▶ **Goal**: Nothing should be left out: output all of the entries exactly.

▶ **Exercise materials**:
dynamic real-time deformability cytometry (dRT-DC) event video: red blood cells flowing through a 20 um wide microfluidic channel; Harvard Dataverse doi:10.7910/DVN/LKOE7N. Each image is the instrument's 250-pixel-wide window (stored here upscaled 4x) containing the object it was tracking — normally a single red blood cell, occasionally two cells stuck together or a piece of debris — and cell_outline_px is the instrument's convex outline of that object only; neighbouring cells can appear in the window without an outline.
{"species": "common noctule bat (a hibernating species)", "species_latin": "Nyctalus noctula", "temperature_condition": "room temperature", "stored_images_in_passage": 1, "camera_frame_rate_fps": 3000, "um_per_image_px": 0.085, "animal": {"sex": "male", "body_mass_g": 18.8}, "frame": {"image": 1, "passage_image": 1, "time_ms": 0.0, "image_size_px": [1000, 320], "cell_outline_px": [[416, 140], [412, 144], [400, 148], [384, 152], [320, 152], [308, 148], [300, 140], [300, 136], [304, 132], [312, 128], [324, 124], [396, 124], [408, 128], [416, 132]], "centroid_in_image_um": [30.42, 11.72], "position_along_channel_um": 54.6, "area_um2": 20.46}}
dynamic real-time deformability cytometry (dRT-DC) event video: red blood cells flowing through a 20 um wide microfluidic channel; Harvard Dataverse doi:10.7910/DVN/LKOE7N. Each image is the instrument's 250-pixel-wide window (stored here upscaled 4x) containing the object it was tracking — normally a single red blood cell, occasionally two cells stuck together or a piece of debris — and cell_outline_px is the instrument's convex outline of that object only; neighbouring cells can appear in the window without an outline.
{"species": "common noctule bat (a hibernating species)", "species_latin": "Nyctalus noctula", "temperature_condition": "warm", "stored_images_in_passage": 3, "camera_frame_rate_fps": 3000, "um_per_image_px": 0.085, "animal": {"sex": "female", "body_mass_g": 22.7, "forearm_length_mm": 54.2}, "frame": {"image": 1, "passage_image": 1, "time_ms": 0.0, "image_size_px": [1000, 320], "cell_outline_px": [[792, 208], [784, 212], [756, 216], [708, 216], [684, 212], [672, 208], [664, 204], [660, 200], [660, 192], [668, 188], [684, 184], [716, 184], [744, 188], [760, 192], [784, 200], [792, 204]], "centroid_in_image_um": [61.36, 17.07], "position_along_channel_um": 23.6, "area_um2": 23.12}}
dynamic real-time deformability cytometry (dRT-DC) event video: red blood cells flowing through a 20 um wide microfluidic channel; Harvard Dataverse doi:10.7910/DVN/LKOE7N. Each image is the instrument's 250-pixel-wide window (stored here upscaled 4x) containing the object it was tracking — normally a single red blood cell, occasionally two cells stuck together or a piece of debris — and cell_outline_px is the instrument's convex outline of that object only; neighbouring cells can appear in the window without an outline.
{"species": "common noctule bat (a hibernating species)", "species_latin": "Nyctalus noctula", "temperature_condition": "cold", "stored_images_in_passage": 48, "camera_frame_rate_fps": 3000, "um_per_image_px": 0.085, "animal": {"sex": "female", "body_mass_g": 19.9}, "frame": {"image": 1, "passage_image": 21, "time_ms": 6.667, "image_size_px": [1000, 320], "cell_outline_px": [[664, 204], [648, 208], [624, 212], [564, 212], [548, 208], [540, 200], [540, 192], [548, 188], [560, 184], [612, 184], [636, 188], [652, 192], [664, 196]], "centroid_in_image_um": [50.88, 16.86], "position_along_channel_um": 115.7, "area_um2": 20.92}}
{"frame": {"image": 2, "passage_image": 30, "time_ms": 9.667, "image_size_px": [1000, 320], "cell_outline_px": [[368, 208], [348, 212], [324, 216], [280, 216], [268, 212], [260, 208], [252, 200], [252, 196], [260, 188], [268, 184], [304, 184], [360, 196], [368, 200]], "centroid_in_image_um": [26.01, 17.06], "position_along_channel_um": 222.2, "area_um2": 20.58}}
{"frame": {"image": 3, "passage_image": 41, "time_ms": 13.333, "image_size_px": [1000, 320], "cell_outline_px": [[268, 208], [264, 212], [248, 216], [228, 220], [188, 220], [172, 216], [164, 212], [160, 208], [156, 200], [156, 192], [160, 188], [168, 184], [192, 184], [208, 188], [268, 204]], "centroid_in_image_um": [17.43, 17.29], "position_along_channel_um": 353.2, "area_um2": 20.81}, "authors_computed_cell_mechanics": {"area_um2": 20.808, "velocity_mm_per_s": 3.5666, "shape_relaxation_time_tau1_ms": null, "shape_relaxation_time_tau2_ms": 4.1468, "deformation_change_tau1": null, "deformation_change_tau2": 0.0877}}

▶ **Solution**:
dynamic real-time deformability cytometry (dRT-DC) event video: red blood cells flowing through a 20 um wide microfluidic channel; Harvard Dataverse doi:10.7910/DVN/LKOE7N. Each image is the instrument's 250-pixel-wide window (stored here upscaled 4x) containing the object it was tracking — normally a single red blood cell, occasionally two cells stuck together or a piece of debris — and cell_outline_px is the instrument's convex outline of that object only; neighbouring cells can appear in the window without an outline.
{"species": "common noctule bat (a hibernating species)", "species_latin": "Nyctalus noctula", "temperature_condition": "room temperature", "stored_images_in_passage": 1, "camera_frame_rate_fps": 3000, "um_per_image_px": 0.085, "animal": {"sex": "male", "body_mass_g": 18.8}, "frame": {"image": 1, "passage_image": 1, "time_ms": 0.0, "image_size_px": [1000, 320], "cell_outline_px": [[416, 140], [412, 144], [400, 148], [384, 152], [320, 152], [308, 148], [300, 140], [300, 136], [304, 132], [312, 128], [324, 124], [396, 124], [408, 128], [416, 132]], "centroid_in_image_um": [30.42, 11.72], "position_along_channel_um": 54.6, "area_um2": 20.46}}
dynamic real-time deformability cytometry (dRT-DC) event video: red blood cells flowing through a 20 um wide microfluidic channel; Harvard Dataverse doi:10.7910/DVN/LKOE7N. Each image is the instrument's 250-pixel-wide window (stored here upscaled 4x) containing the object it was tracking — normally a single red blood cell, occasionally two cells stuck together or a piece of debris — and cell_outline_px is the instrument's convex outline of that object only; neighbouring cells can appear in the window without an outline.
{"species": "common noctule bat (a hibernating species)", "species_latin": "Nyctalus noctula", "temperature_condition": "warm", "stored_images_in_passage": 3, "camera_frame_rate_fps": 3000, "um_per_image_px": 0.085, "animal": {"sex": "female", "body_mass_g": 22.7, "forearm_length_mm": 54.2}, "frame": {"image": 1, "passage_image": 1, "time_ms": 0.0, "image_size_px": [1000, 320], "cell_outline_px": [[792, 208], [784, 212], [756, 216], [708, 216], [684, 212], [672, 208], [664, 204], [660, 200], [660, 192], [668, 188], [684, 184], [716, 184], [744, 188], [760, 192], [784, 200], [792, 204]], "centroid_in_image_um": [61.36, 17.07], "position_along_channel_um": 23.6, "area_um2": 23.12}}
dynamic real-time deformability cytometry (dRT-DC) event video: red blood cells flowing through a 20 um wide microfluidic channel; Harvard Dataverse doi:10.7910/DVN/LKOE7N. Each image is the instrument's 250-pixel-wide window (stored here upscaled 4x) containing the object it was tracking — normally a single red blood cell, occasionally two cells stuck together or a piece of debris — and cell_outline_px is the instrument's convex outline of that object only; neighbouring cells can appear in the window without an outline.
{"species": "common noctule bat (a hibernating species)", "species_latin": "Nyctalus noctula", "temperature_condition": "cold", "stored_images_in_passage": 48, "camera_frame_rate_fps": 3000, "um_per_image_px": 0.085, "animal": {"sex": "female", "body_mass_g": 19.9}, "frame": {"image": 1, "passage_image": 21, "time_ms": 6.667, "image_size_px": [1000, 320], "cell_outline_px": [[664, 204], [648, 208], [624, 212], [564, 212], [548, 208], [540, 200], [540, 192], [548, 188], [560, 184], [612, 184], [636, 188], [652, 192], [664, 196]], "centroid_in_image_um": [50.88, 16.86], "position_along_channel_um": 115.7, "area_um2": 20.92}}
{"frame": {"image": 2, "passage_image": 30, "time_ms": 9.667, "image_size_px": [1000, 320], "cell_outline_px": [[368, 208], [348, 212], [324, 216], [280, 216], [268, 212], [260, 208], [252, 200], [252, 196], [260, 188], [268, 184], [304, 184], [360, 196], [368, 200]], "centroid_in_image_um": [26.01, 17.06], "position_along_channel_um": 222.2, "area_um2": 20.58}}
{"frame": {"image": 3, "passage_image": 41, "time_ms": 13.333, "image_size_px": [1000, 320], "cell_outline_px": [[268, 208], [264, 212], [248, 216], [228, 220], [188, 220], [172, 216], [164, 212], [160, 208], [156, 200], [156, 192], [160, 188], [168, 184], [192, 184], [208, 188], [268, 204]], "centroid_in_image_um": [17.43, 17.29], "position_along_channel_um": 353.2, "area_um2": 20.81}, "authors_computed_cell_mechanics": {"area_um2": 20.808, "velocity_mm_per_s": 3.5666, "shape_relaxation_time_tau1_ms": null, "shape_relaxation_time_tau2_ms": 4.1468, "deformation_change_tau1": null, "deformation_change_tau2": 0.0877}}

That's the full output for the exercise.